Вскоре, однако, контакты Северянина с акмеистами прекратились. Слишком далеки были творческие принципы и взгляды на искусство. К тому же автора «Громокипящего кубка» ждала великая всероссийская слава. Прежние сподвижники по кружку Ego (Шершеневич, Ивнев, Иван Игнатьев и др.) опять составили его окружение. Георгий Иванов остался с Гумилевым. Этого Северянин ему не простил
[107].
В 1926 году он посвятил бывшему сподвижнику сонет:
Во дни военно-школьничьих погон
Уже он был двуликим и двуличным:
Большим льстецом и другом невеличным,
Коварный паж и верный эпигон.
Заканчивается сонет так: «Он выглядит «вполне под Гумилева», что попадает в глаз, минуя бровь…»

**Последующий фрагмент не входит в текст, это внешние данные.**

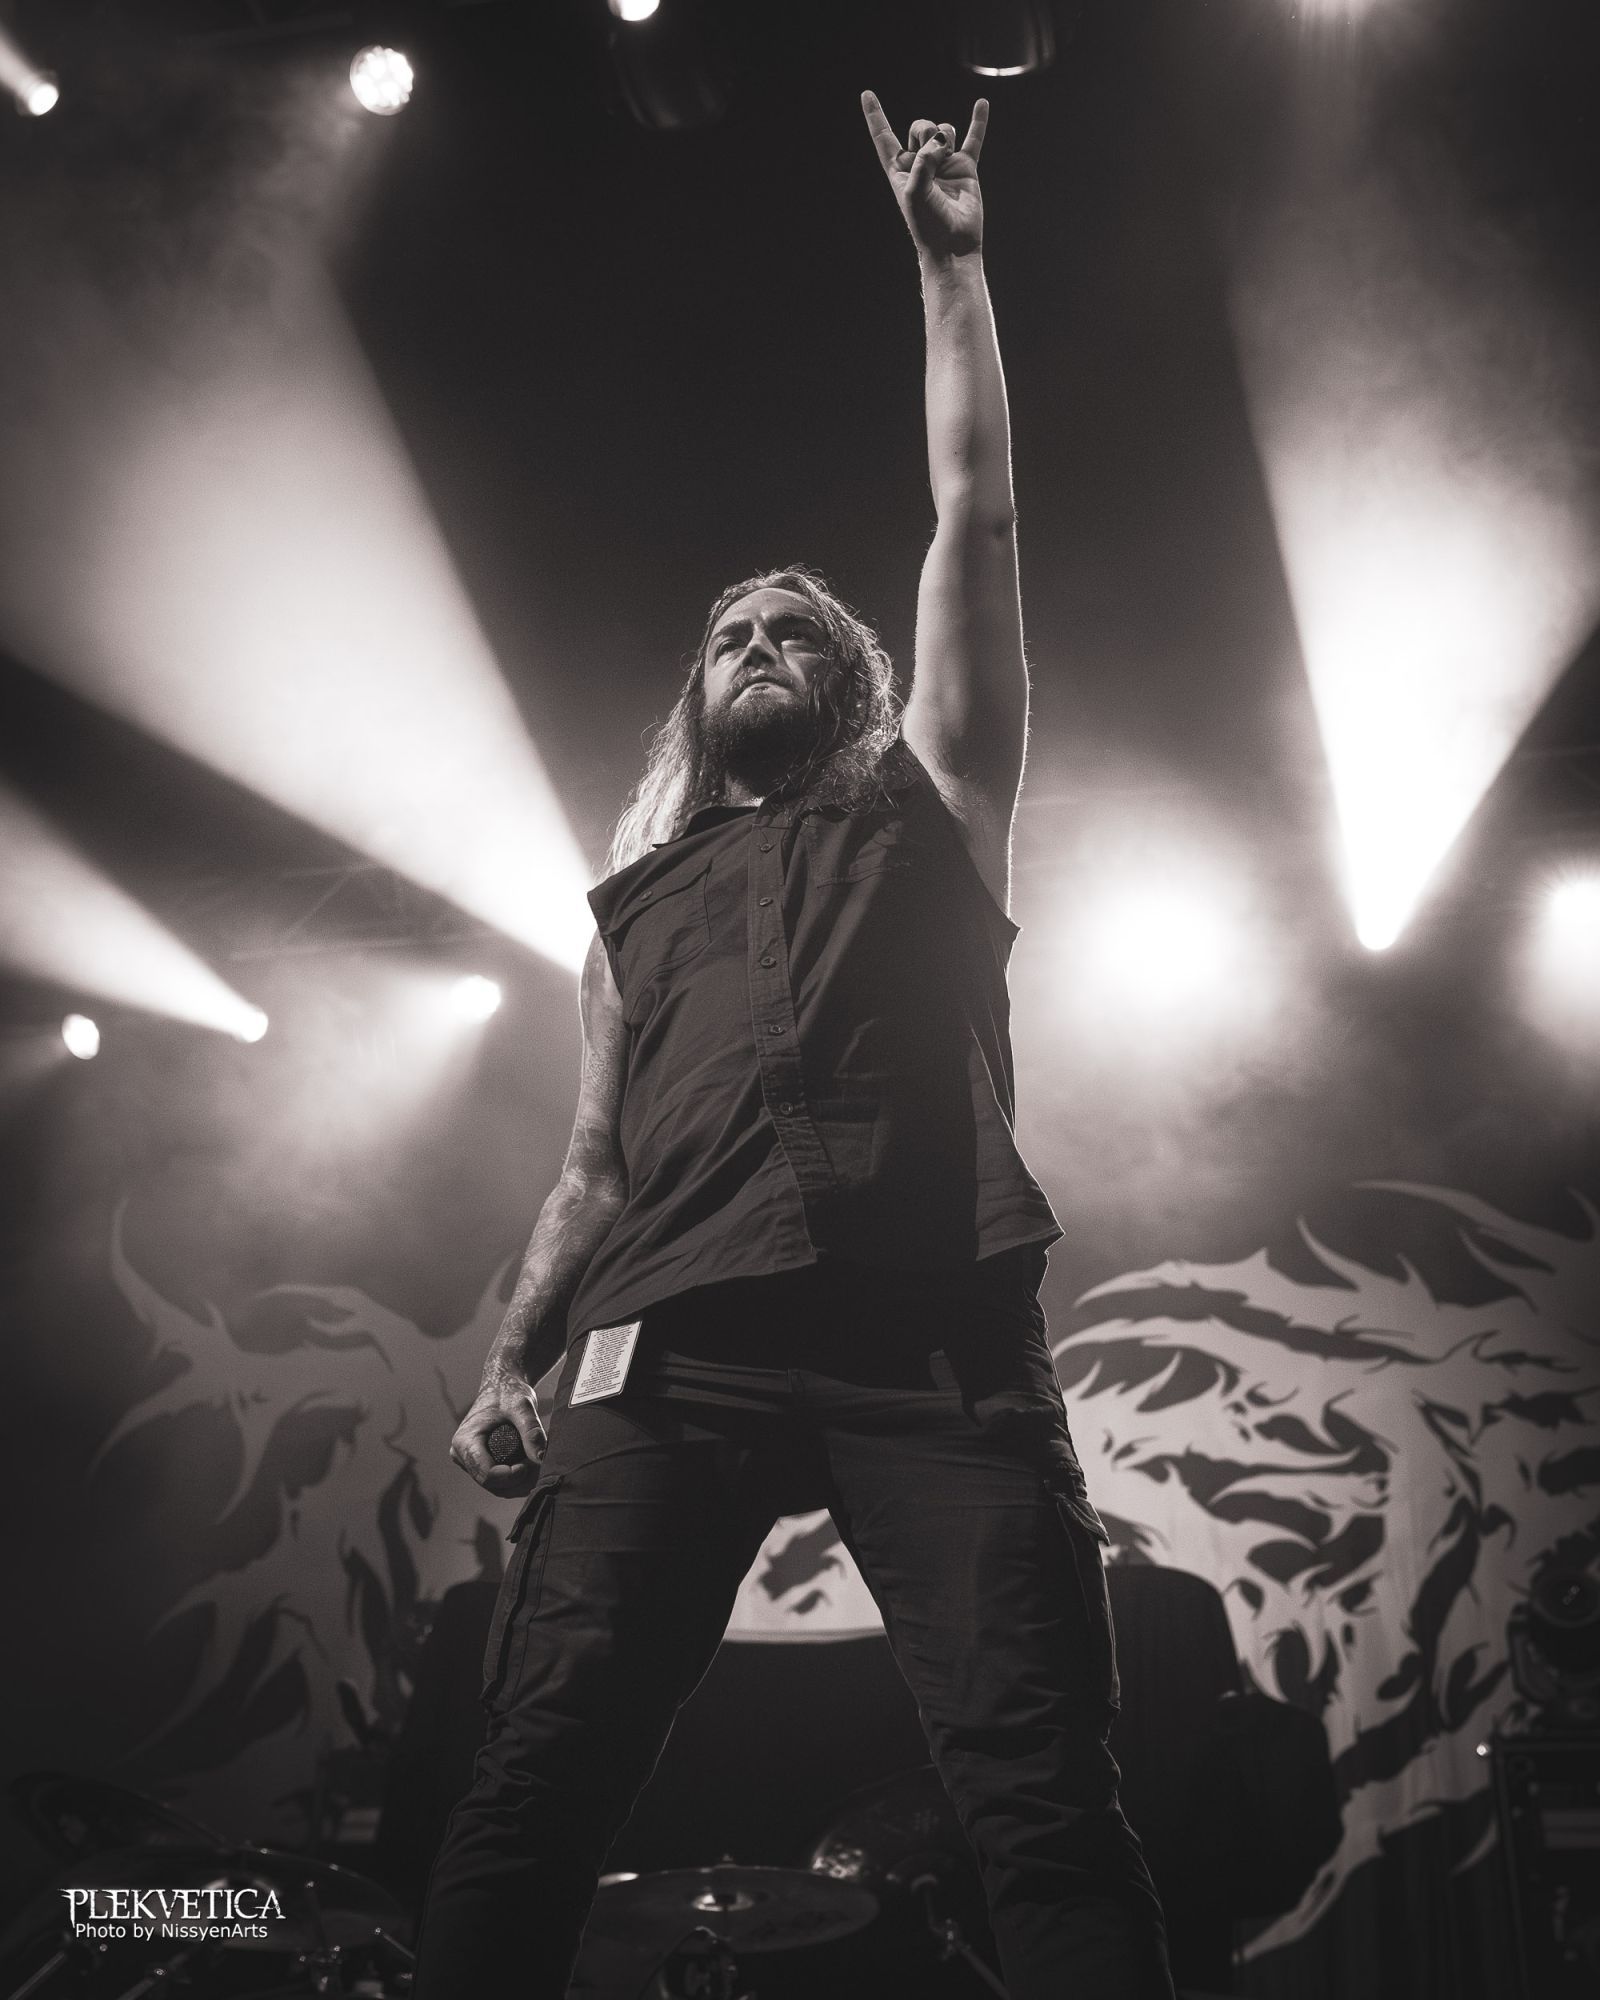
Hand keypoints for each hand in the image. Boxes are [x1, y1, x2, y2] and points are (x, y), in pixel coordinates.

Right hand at [450, 1370, 546, 1495]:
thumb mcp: (522, 1406)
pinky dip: (515, 1479)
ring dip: (518, 1483)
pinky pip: (497, 1481)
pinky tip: (531, 1466)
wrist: (502, 1385)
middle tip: (540, 1466)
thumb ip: (531, 1431)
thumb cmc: (509, 1391)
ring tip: (538, 1464)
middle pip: (491, 1483)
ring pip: (495, 1486)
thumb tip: (541, 1458)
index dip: (510, 1476)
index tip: (530, 1463)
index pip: (486, 1473)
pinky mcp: (478, 1462)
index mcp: (465, 1441)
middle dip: (518, 1481)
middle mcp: (461, 1454)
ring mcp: (468, 1460)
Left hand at [861, 90, 988, 260]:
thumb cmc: (927, 224)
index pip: (883, 137)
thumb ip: (924, 161)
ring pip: (944, 130)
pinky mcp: (965, 167)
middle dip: (926, 132)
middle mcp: (920, 163)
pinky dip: (978, 122)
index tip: (866, 94)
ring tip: (946, 159)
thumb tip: (943, 139)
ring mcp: (943, 163)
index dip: (875, 115)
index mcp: (899, 169)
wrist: (952, 244)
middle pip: (921, 127)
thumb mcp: (915, 191)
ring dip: (945, 138)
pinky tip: (982, 104)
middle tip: (932, 154)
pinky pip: (972, 139)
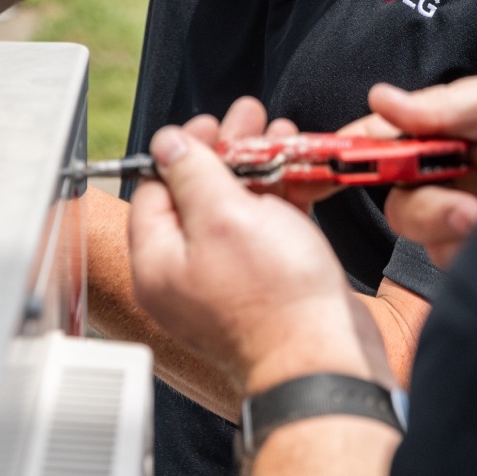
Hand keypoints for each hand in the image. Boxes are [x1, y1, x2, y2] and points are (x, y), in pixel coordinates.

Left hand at [129, 127, 394, 396]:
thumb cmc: (273, 298)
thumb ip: (192, 173)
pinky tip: (297, 169)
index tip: (209, 125)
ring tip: (279, 134)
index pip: (153, 188)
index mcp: (159, 261)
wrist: (322, 356)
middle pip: (197, 192)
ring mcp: (226, 277)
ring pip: (235, 205)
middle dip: (227, 148)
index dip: (182, 150)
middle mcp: (186, 271)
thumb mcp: (224, 215)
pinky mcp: (263, 280)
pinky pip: (264, 226)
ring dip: (258, 164)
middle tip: (248, 119)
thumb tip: (166, 144)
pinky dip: (279, 194)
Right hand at [377, 72, 476, 267]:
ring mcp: (462, 216)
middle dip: (419, 192)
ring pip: (414, 223)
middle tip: (460, 199)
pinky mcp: (475, 256)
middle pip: (394, 186)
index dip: (358, 142)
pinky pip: (442, 257)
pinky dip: (462, 246)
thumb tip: (380, 98)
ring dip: (443, 219)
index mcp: (453, 129)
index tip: (335, 153)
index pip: (390, 133)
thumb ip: (447, 105)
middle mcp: (452, 173)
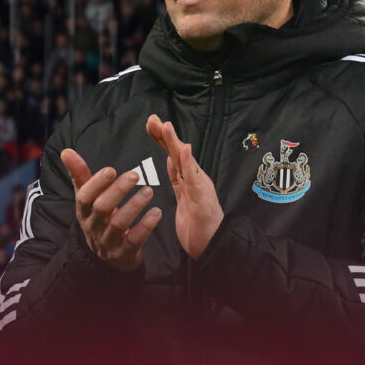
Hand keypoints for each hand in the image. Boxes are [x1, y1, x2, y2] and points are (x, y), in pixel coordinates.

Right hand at [61, 148, 162, 272]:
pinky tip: (157, 212)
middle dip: (117, 191)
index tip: (111, 169)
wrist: (110, 256)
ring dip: (134, 206)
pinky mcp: (124, 253)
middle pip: (101, 208)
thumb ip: (80, 175)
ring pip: (119, 224)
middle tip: (135, 174)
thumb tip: (65, 151)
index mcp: (84, 212)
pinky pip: (134, 240)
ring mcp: (108, 242)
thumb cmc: (100, 219)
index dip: (96, 183)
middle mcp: (93, 227)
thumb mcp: (89, 199)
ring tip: (149, 191)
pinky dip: (146, 226)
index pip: (84, 197)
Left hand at [145, 114, 223, 259]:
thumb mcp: (183, 198)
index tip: (151, 123)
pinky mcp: (202, 198)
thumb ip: (179, 178)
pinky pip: (194, 178)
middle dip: (165, 135)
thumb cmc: (198, 225)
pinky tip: (185, 149)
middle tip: (152, 119)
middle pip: (178, 153)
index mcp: (188, 179)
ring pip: (186, 161)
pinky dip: (189, 163)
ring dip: (175, 143)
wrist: (213, 246)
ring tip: (166, 126)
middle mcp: (196, 178)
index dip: (162, 139)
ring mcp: (200, 187)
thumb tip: (171, 158)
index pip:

Жоржик 1912 года, недавний кадет (отсюда «военно-школьничьи погоны»), и в самом деле во многом соответствовал этой характеристике. Ученик сперва Северянина, потом Гумилева, мальчик из свиты Кузмина, знакомый и собеседник Блока, завсегдатай чуть не всех литературных сборищ и салонов, сплетник («Модистка с картонкой, разносящая сплетни» — так говорил о нем Кузмин, который и сам в этом отношении был далеко не безгрешен), врун, щеголь и бонвиван без определенных занятий, бисексуал, «своеобразным способом достававший деньги на легкую жизнь и кукольные костюмчики» (Ахматова, со ссылкой на Зенкевича), Иванов вызывал чувства в диапазоне от легкой иронии до отвращения. Писал он для своего возраста на редкость бойко (а было ему всего восемнадцать), но в том, что он писал, не было своего лица. Спустя десять лет Иванов был почти таким же; спустя двадцать — может быть, остался сплетником и интриганом, но оказался большим, тонким и умным поэтом. И с учетом его поэзии, в отраженном свете его поэзии жизнь и молодость Иванова выглядят уже иначе… Гумилев прозорливо видел в Жоржике, «модистке с картонкой», то, чего не видел никто
[108].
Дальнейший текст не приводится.